I just started reading Gift From The Sea this morning. So far I’m not really digging it. My mom is a fan of self help/inspirational books, but myself – not so much. But apparently its a classic (its the 50th anniversary edition) so I’ll give it a chance.
I’ve been looking through other book blogs on wordpress and blogspot and found the Ravenous Reader to be really well-written and thought provoking. The Ravenous Reader asked,
Are we drawn to the books we need to read? Have I been shunning my favorite mysteries and biographies in favor of novels about motherhood and family relationships? Is my subconscious mind attracting me toward books that might reveal some insight I need to hear?

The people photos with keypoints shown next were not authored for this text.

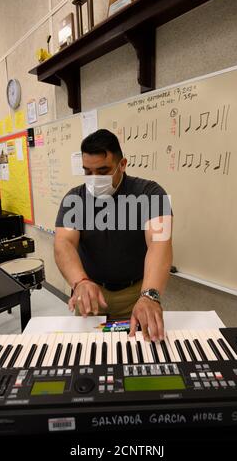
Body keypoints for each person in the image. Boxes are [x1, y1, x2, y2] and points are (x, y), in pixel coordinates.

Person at [54, 129, 173, 341]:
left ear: (122, 164)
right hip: (90, 293)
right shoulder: (75, 198)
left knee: (135, 351)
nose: (94, 179)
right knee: (89, 353)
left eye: (103, 171)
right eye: (88, 172)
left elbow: (159, 244)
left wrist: (150, 295)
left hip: (135, 294)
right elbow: (64, 242)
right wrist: (79, 282)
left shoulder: (150, 193)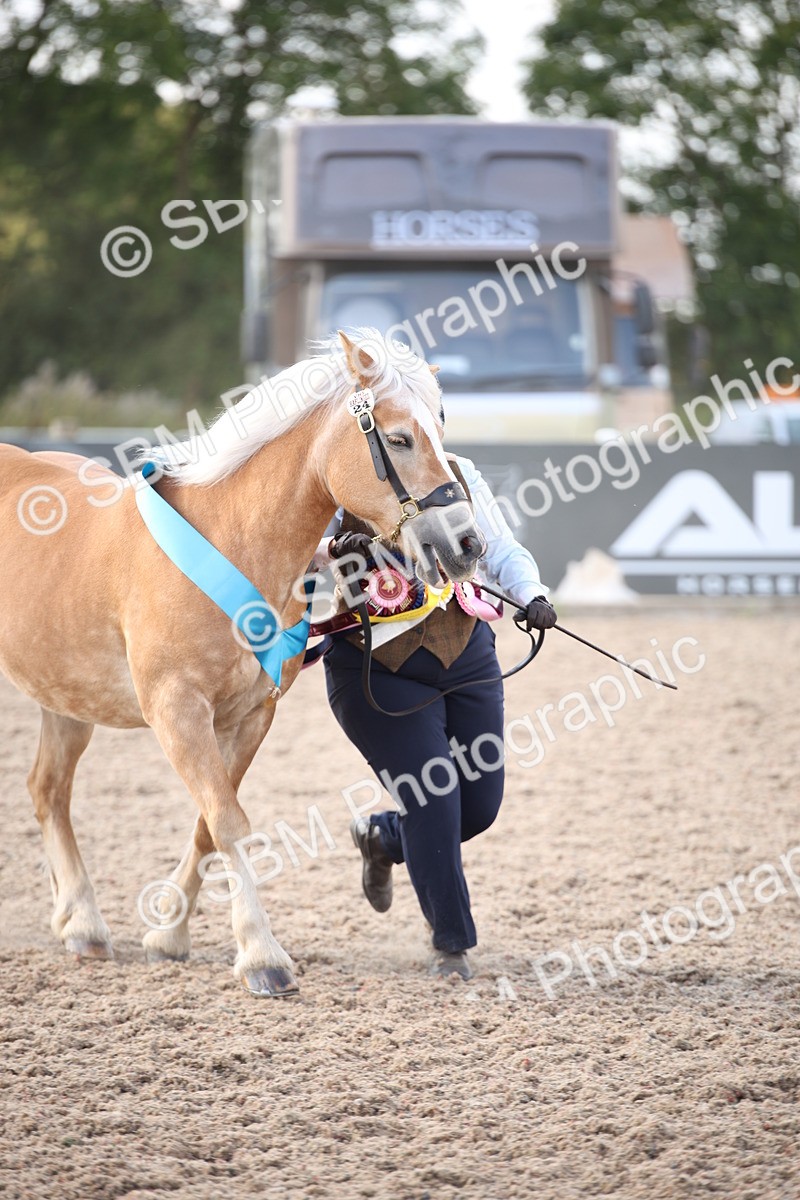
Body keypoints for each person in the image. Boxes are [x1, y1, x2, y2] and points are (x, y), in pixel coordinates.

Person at [318, 456, 556, 980]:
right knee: (433, 797)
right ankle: (452, 944)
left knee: (478, 809)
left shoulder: (459, 471)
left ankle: (384, 837)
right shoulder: (340, 476)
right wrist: (334, 549)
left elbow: (499, 549)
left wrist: (532, 594)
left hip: (466, 653)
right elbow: (295, 556)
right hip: (375, 669)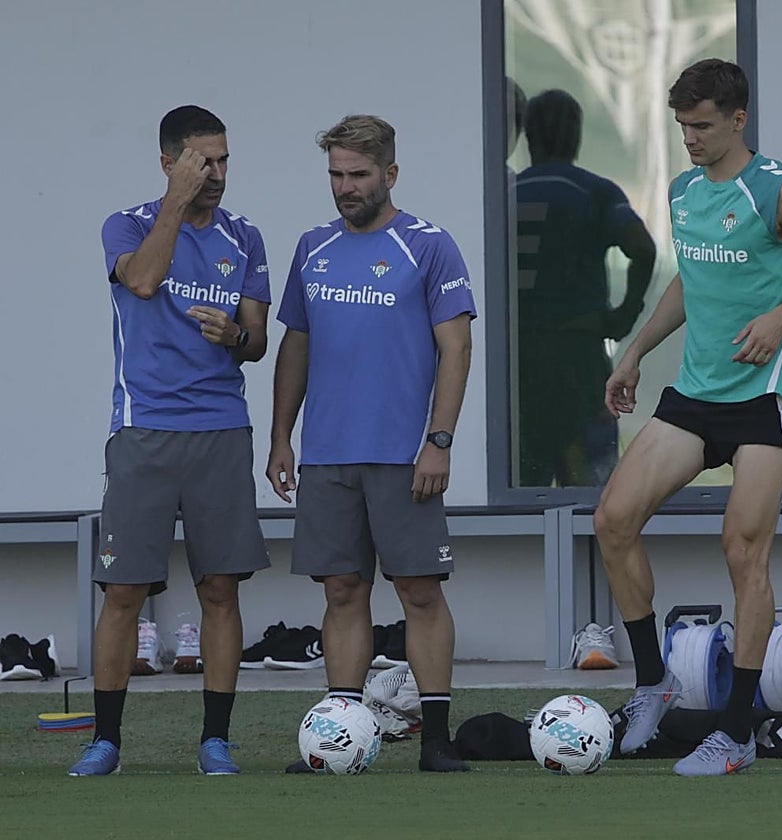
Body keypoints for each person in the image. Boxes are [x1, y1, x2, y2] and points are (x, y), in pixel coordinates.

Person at [593, 59, 782, 776]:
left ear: (738, 120)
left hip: (765, 397)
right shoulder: (684, 190)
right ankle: (654, 683)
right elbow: (692, 279)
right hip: (695, 394)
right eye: (683, 126)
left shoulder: (780, 188)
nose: (691, 138)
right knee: (612, 520)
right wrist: (634, 352)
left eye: (703, 126)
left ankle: (736, 730)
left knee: (742, 551)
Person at [268, 114, 476, 772]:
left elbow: (456, 348)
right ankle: (341, 734)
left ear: (390, 173)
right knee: (340, 592)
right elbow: (296, 345)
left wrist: (438, 441)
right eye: (336, 174)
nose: (345, 187)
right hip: (327, 456)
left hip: (403, 456)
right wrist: (281, 436)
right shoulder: (313, 247)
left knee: (419, 592)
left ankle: (435, 740)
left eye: (358, 174)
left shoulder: (429, 245)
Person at [70, 106, 272, 776]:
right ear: (168, 163)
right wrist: (175, 206)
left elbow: (257, 339)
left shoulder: (245, 237)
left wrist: (235, 336)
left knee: (220, 589)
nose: (215, 173)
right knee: (123, 591)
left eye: (223, 160)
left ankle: (216, 741)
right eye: (200, 161)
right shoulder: (127, 224)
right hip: (143, 429)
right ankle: (105, 741)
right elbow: (143, 280)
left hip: (221, 430)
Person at [515, 89, 657, 486]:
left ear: (528, 137)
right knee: (592, 493)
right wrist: (624, 315)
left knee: (522, 492)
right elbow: (642, 248)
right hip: (579, 361)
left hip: (519, 364)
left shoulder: (505, 194)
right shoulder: (596, 192)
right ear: (576, 135)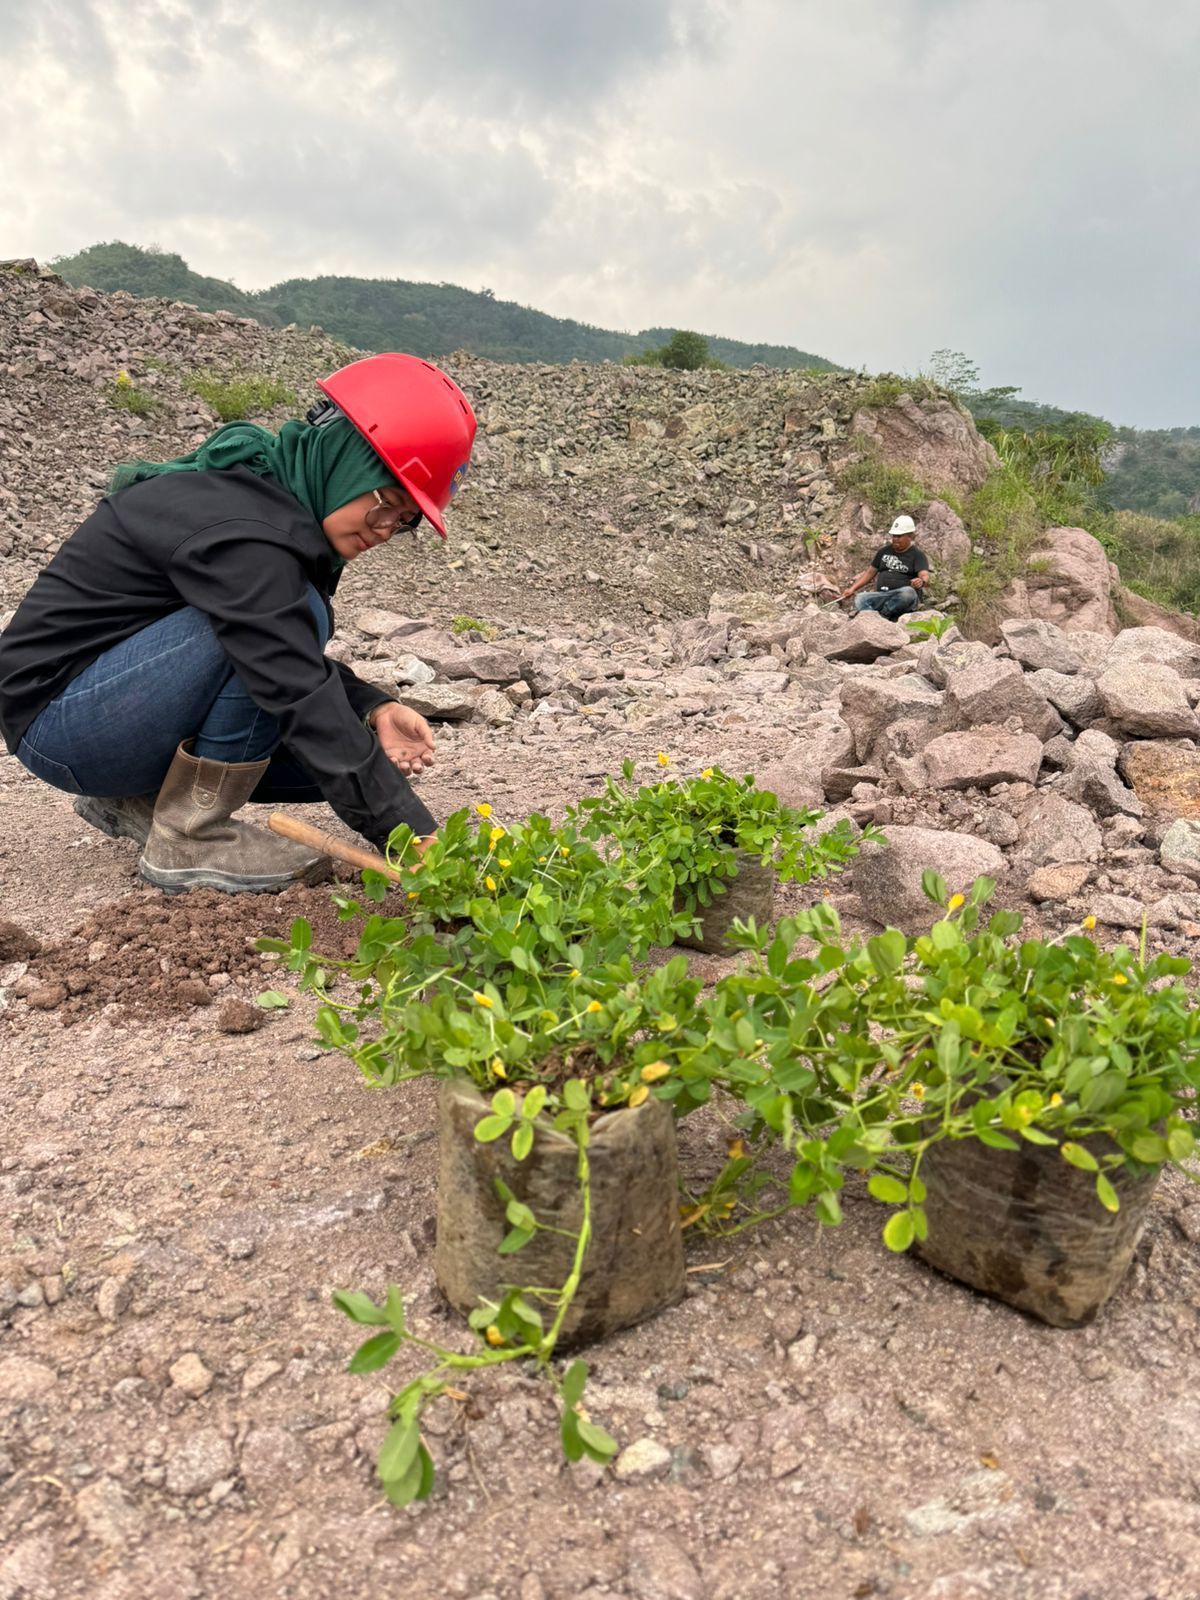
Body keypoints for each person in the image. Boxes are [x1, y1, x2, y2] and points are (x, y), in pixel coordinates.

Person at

Interesting questions. I’ve never really viewed in reading like this. I think that I read mostly to learn. One summer during college I was spending a lot of time with some radical anarchists and I was disillusioned with the whole U.S. mainstream system and plowed through Howard Zinn’s A People’s History in a few days. My boyfriend is Mexican and I am not, so I find myself interested in a lot of Latin American literature and history, in an effort to learn about a culture that I know little about. Books I read reflect my interests and issues that are important to me: public health, nature, environment, urban planning, history, etc. But is my subconscious mind attracting me towards books that will reveal something I need to hear? I’m not sure. I think my conscious and subconscious mind are on the same page most of the time. I know that avoid certain books on heavy subjects when I’m not in the mood. For example, I cannot read Invisible Man after reading James Baldwin. I have to read some chick lit after reading In Cold Blood. I need to have a balance in what I read. When sucky things are happening I want to read fun entertaining books. When my grandmother died in November, I didn’t want to read at all.
These two books that my mother gave me I would have never picked myself. I know I would never read them if she had not given them to me. Will they reveal something to me, something I would not have realized if she didn’t pick them for me? We’ll see.